*** EXTRACTED RECORDS Section Begins ***
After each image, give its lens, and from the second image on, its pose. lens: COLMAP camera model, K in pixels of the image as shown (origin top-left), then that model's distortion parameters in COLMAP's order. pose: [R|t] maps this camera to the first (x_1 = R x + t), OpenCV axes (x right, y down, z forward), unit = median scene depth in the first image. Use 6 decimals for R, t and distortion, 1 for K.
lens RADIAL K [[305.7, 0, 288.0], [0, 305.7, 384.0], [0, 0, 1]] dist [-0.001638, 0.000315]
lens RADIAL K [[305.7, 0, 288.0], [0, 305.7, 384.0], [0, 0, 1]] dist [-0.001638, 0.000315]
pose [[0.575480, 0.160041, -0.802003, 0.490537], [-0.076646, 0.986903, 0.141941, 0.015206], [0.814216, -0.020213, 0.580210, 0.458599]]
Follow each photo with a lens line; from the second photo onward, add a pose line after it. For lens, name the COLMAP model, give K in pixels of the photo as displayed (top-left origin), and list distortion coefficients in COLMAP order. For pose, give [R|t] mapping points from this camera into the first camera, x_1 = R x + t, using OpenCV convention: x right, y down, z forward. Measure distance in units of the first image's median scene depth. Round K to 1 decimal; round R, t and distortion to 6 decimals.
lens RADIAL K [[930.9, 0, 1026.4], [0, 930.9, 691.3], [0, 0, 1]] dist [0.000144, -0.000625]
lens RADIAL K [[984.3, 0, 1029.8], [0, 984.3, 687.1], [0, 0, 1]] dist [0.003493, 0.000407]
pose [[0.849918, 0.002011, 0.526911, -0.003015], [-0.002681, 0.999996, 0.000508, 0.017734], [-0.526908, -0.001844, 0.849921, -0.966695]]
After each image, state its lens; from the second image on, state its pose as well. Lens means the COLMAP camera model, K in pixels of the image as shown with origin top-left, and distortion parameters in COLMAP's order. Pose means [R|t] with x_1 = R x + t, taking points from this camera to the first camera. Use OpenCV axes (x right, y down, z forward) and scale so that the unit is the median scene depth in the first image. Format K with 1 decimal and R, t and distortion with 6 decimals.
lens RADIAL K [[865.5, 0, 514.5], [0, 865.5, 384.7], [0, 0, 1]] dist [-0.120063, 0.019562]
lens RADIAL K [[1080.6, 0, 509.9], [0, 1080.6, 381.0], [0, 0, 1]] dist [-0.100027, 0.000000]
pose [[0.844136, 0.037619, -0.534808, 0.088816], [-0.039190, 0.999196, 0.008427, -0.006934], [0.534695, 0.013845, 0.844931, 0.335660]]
*** EXTRACTED RECORDS Section Ends ***
* _WHAT THE TASK REQUIRES_
In the listing, swap every "decimals" for "decimal places" and leave everything else as it is.

* _EXERCISE OUTPUT_
After each image, give its lens, and from the second image on, its pose. lens: COLMAP camera model, K in pixels of the image as shown (origin top-left), then that model's distortion parameters in COLMAP's order. pose: [R|t] maps this camera to the first (x_1 = R x + t), OpenCV axes (x right, y down, z forward), unit = median scene depth in the first image. Use 6 decimal places for R, t and distortion, 1 for K.
lens RADIAL K [[305.7, 0, 288.0], [0, 305.7, 384.0], [0, 0, 1]] dist [-0.001638, 0.000315]
lens RADIAL K [[305.7, 0, 288.0], [0, 305.7, 384.0], [0, 0, 1]] dist [-0.001638, 0.000315]
pose [[0.575480, 0.160041, -0.802003, 0.490537], [-0.076646, 0.986903, 0.141941, 0.015206], [0.814216, -0.020213, 0.580210, 0.458599]]
Follow each photo with a lens line; from the second photo onward, add a pose line after it. For lens, name the COLMAP model, give K in pixels of the photo as displayed (top-left origin), and list distortion coefficients in COLMAP order. For pose, give [R|t] mapping points from this camera into the first camera, x_1 = R x + t, using OpenCV convention: x right, y down, z forward. Measure distance in units of the first image's median scene depth. Round K to 1 decimal; round R, t and distortion to 6 decimal places.
lens RADIAL K [[930.9, 0, 1026.4], [0, 930.9, 691.3], [0, 0, 1]] dist [0.000144, -0.000625]
lens RADIAL K [[984.3, 0, 1029.8], [0, 984.3, 687.1], [0, 0, 1]] dist [0.003493, 0.000407]
pose [[0.849918, 0.002011, 0.526911, -0.003015], [-0.002681, 0.999996, 0.000508, 0.017734], [-0.526908, -0.001844, 0.849921, -0.966695]]
After each image, state its lens; from the second image on, state its pose as well. Lens means the COLMAP camera model, K in pixels of the image as shown with origin top-left, and distortion parameters in COLMAP's order. Pose means [R|t] with x_1 = R x + t, taking points from this camera to the first camera. Use OpenCV axes (x right, y down, z forward) and scale so that the unit is the median scene depth in the first image. Format K with 1 decimal and R, t and distortion with 6 decimal places.
lens RADIAL K [[865.5, 0, 514.5], [0, 865.5, 384.7], [0, 0, 1]] dist [-0.120063, 0.019562]
lens RADIAL K [[1080.6, 0, 509.9], [0, 1080.6, 381.0], [0, 0, 1]] dist [-0.100027, 0.000000]
pose [[0.844136, 0.037619, -0.534808, 0.088816], [-0.039190, 0.999196, 0.008427, -0.006934], [0.534695, 0.013845, 0.844931, 0.335660]]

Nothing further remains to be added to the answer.